Harm reductionists are scrappy. The founders of harm reduction in the U.S. were BIPOC, queer, trans, and people who use drugs. They were the outsiders within the HIV movement, shouldering the fight against the double stigma of being HIV positive and a drug user. Over the years, we figured out ways to support our work, whether through all-volunteer programs or the generosity of individual donors—friends, families, or good samaritans trying to make a difference. Or through generous, steady allies like the Comer Foundation, Elton John AIDS Foundation, Open Society Foundation, and AIDS United. Time and trauma have made harm reductionists a pretty insular group, sort of extended family providing the kind of mutual aid that saves lives and builds community. 

 

Policy

Since the first World AIDS Day event, the spotlight on HIV has receded, largely due to powerful advocacy that led to substantial, sustained funding and breakthroughs in treatment technology. But I believe Black people who use drugs and drug users in general aren’t fully reflected in the successes we’ve achieved. In the early 2010s, harm reduction advocates were already sounding the alarm about the growing rates of overdoses and HIV incidence among people who use drugs. During the same time, dozens of AIDS Service Organizations figured out how to bill for Medicaid reimbursement, tap into 340b drug pricing programs, or transform themselves into federally qualified health centers, but drug users and the programs serving them were left behind. There wasn’t a corresponding funding increase for syringe service programs at that time, and in some cases, transforming from an ASO to an FQHC resulted in closing their pre-existing needle exchange if they didn’t have sustainable grant support because we can’t use federal dollars to support syringe service programs. And Black people who use drugs bear the brunt of those decisions.
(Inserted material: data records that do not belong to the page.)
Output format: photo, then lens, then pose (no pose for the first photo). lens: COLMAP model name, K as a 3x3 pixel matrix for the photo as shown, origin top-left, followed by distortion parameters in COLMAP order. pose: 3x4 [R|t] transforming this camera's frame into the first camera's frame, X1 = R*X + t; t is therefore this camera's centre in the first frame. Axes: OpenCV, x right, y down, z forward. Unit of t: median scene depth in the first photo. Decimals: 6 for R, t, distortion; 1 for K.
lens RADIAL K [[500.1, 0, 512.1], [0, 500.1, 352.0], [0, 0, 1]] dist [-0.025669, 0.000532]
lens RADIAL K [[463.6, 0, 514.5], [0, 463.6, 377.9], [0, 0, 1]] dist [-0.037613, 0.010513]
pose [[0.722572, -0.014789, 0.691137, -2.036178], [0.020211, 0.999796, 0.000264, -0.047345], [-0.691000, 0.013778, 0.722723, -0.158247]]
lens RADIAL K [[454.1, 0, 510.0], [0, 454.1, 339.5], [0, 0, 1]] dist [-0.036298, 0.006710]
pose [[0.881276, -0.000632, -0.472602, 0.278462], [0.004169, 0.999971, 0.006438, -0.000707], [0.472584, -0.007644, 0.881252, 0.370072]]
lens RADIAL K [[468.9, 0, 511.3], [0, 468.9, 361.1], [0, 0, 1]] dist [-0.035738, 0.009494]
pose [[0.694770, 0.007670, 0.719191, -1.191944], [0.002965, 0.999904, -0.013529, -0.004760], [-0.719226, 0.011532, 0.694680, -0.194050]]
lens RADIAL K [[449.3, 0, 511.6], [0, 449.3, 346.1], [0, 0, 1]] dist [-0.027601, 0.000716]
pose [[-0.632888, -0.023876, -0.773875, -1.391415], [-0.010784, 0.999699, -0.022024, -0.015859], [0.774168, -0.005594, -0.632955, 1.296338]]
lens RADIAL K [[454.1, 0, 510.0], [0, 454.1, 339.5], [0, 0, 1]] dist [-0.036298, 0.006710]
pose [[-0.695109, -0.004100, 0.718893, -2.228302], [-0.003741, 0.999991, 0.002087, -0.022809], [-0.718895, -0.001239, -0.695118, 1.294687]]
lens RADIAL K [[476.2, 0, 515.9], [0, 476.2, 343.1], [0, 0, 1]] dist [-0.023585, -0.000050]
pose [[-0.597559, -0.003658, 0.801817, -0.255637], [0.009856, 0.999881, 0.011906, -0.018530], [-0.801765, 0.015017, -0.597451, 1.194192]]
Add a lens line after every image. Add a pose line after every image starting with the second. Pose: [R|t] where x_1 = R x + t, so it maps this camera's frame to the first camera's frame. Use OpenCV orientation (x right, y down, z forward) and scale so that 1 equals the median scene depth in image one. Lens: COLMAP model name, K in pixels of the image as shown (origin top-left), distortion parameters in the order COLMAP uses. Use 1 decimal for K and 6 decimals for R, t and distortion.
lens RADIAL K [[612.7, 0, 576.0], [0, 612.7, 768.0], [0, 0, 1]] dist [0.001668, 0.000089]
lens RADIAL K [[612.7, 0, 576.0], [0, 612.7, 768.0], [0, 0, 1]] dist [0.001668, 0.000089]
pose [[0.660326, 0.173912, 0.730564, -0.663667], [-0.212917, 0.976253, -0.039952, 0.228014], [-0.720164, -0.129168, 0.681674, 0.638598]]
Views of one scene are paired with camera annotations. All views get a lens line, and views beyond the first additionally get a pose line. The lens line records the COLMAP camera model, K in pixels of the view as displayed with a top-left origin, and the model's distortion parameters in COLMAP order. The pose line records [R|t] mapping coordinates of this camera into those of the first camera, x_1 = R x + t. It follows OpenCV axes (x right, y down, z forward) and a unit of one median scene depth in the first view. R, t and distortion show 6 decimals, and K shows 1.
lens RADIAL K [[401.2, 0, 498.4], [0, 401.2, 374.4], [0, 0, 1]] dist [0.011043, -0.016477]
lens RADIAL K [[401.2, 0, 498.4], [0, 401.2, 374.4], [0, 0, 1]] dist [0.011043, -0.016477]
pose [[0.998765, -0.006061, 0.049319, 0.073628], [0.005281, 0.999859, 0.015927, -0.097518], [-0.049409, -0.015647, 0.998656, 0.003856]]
Black folks know far too well the collective impact of traumatic experiences on entire groups of people, communities, and society itself. These days trauma feels like the familiar constant in this new reality.  COVID is teaching people who’ve never understood what it means to be deprived of basic privileges they take for granted. We’re beginning to see how collective trauma can change societal norms and how it functions. If history is any gauge, the opioid crisis and COVID-19 will completely transform society, not unlike HIV and the collective trauma we lived through during the height of the epidemic. Not unlike slavery and genocide.

Harm reductionists are overwhelmed with individual and collective trauma as watch helplessly the rising numbers of overdoses compounded and likely caused by COVID. We are running out of resources, patience, energy, and hope. We need the full support of Black leadership in the HIV community to change this trajectory. 

Many people use drugs trying to overcome a lifetime of individual and collective trauma made all the more insurmountable by structural violence. Everyone deserves to have a sense of purpose and belonging. My mom and Gina unknowingly modeled harm reduction by showing their love and acceptance of people no matter who they are or what they do. Harm reduction is about building positive connections with people who use drugs and don’t judge them for their behavior because human connection is the foundation of community. 

The emergence of the harm reduction movement was in direct response to the lack of attention and political will to address the raging HIV/AIDS epidemic among PWUD in the 80s. The founders of harm reduction in the US were a group of radical badasses — activists, community organizers, researchers, social workers, PWUD, queer folks, Black and indigenous people of color — all of whom made the bold decision to care about PWUD who were dying from AIDS.

To all my badass friends and colleagues who are HIV Advocates: let’s get that ban lifted once and for all! And let’s advocate for a National Harm Reduction Strategy and centers Black and Brown people who use drugs. We’ve done it before and it’s working. Until then, keep each other safe, unite, mobilize, and let’s keep working towards ending HIV for Every(Black)Body.